The number $2^{2^n} + 2^{2^{n - 1}} + 1$ can be expressed as the product of at least $n$ prime factors

Question

Prove that the number $2^{2^n} + 2^{2^{n - 1}} + 1$ can be expressed as the product of at least $n$ prime factors, not necessarily distinct.

Doing what the hint has suggested, I have done the same where $n>1$, and took $\bmod 7$. I then found that $2^{2^n} + 2^{2^{n - 1}} + 1=7k$.

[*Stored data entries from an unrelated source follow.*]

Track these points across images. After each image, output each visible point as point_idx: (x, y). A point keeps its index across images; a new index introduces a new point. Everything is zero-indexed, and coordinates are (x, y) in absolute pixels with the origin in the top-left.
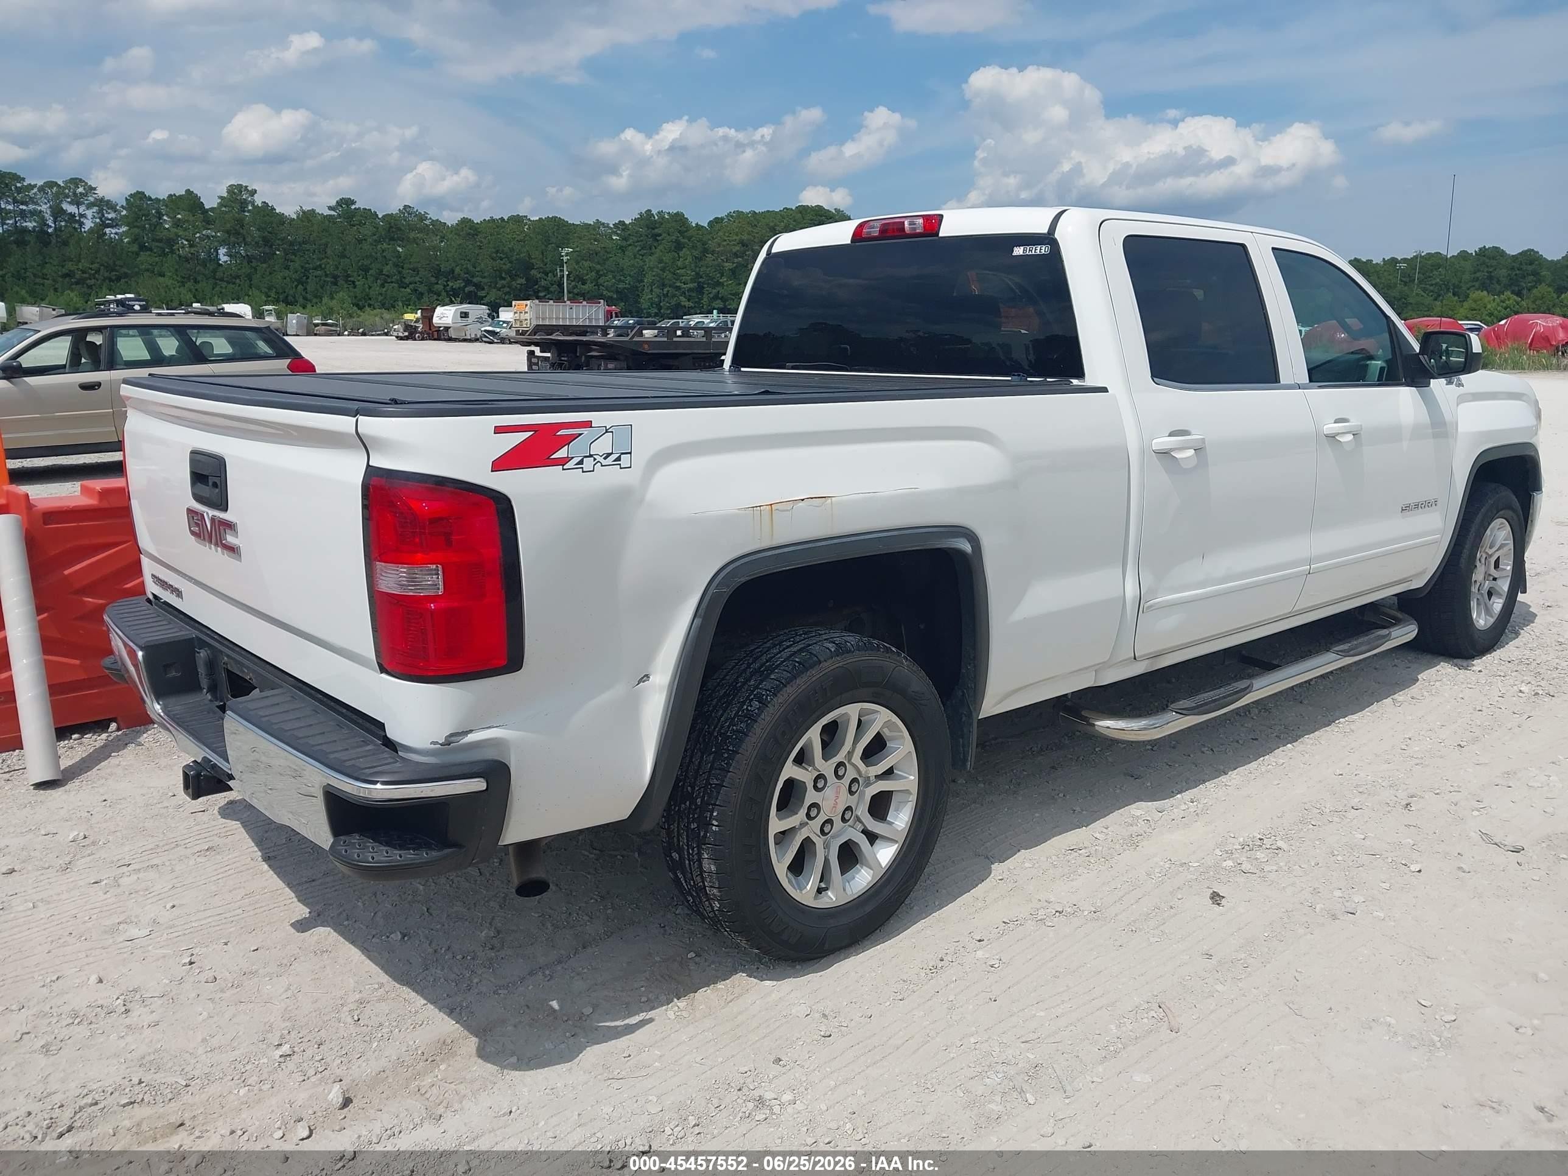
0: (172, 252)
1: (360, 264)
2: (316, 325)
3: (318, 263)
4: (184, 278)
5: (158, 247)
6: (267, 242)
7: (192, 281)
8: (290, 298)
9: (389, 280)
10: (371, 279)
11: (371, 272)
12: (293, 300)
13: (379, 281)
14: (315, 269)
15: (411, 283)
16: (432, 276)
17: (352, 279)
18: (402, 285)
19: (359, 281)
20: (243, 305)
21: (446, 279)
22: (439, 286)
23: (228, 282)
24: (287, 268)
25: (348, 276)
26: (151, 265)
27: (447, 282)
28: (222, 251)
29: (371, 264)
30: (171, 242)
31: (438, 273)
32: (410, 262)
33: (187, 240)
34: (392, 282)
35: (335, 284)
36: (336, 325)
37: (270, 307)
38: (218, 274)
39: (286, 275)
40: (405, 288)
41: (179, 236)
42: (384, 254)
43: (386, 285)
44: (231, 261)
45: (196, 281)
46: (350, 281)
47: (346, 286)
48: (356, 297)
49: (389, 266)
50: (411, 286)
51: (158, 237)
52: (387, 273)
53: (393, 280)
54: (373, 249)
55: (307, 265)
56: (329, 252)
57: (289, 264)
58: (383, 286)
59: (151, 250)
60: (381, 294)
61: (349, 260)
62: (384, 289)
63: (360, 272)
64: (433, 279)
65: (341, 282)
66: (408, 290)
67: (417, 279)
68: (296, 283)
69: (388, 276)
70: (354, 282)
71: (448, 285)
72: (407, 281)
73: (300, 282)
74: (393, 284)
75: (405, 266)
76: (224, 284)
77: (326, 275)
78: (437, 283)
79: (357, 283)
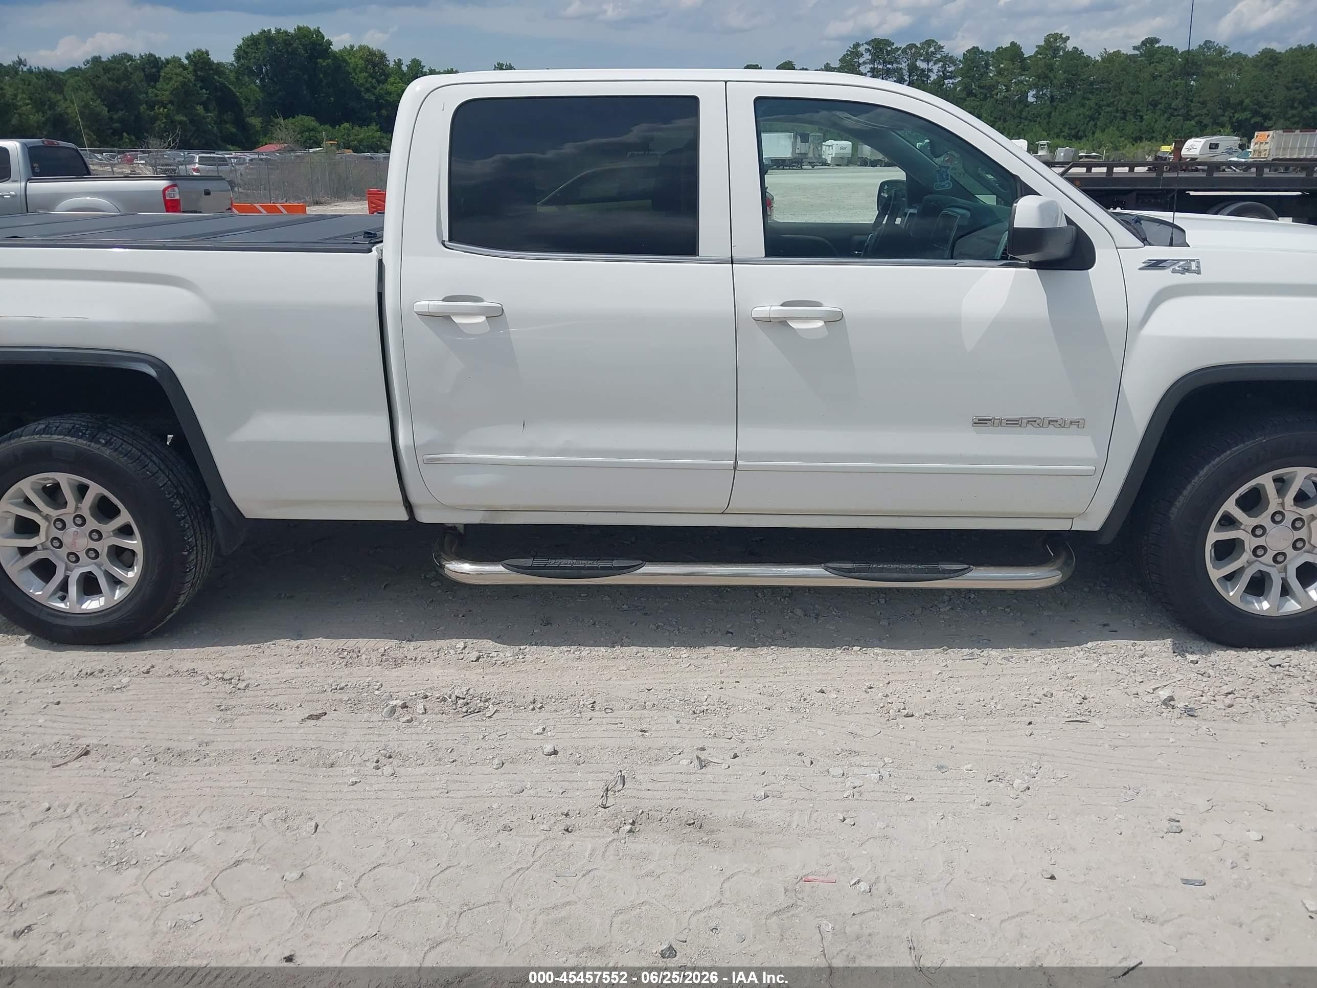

However, I got stuck when trying to simplify the case of $n=3$, since $$2^8+2^4+1=273=3\cdot 7\cdot 13$$

I do not understand where the 13 is from, since I thought that it would be something like $$2^{2^n} + 2^{2^{n - 1}} + 1 \equiv 0 \pmod {2^n-1}$$

Answer 1

For $n=3$ you have shown that $7$ is a factor and since $2^{2p} \equiv 1 \pmod 3$ you know $3$ is a factor. Since $2^8+2^4+1 \gt 21$ there is another. Now you have at least three prime factors. That settles $n=3$, but not higher $n$. You don't have to find $13$, you just need to show there is another factor.

Answer 2

We start with $x^4+x^2+1=\left(x^2+1\right)^2-x^2=\left(x^2-x+1\right)\left(x^2+x+1\right)$. Thus, we can proceed by induction (on $n$) that $2^{2^n}+2^{2^{n-1}}+1$ has at least $n$ prime factors. For $n=1$, there is nothing to prove. Suppose the statement is true for $n=k$ for some $k\in\mathbb{N}$. Then, for $n=k+1$, $$2^{2^{k+1}}+2^{2^k}+1=\left(2^{2^k}-2^{2^{k-1}}+1\right)\left(2^{2^k}+2^{2^{k-1}}+1\right)\,.$$ By the induction hypothesis, $2^{2^k}+2^{2^{k-1}}+1$ has $k$ prime factors. Furthermore, $2^{2^k}-2^{2^{k-1}}+1>1$ has at least one prime factor. Hence, $2^{2^{k+1}}+2^{2^k}+1$ has at least $k+1$ prime factors. We are done.

Answer 3

You could substitute $2^{2^{n-2}}$ for a letter, say $a$ and prove that $a^4+a^2+1$ is divisible by $a^2+a+1$ using polynomial long division. More info here: https://en.m.wikipedia.org/wiki/Polynomial_long_division

This way, you can prove that there is another factor added for every increase in an $n$ value.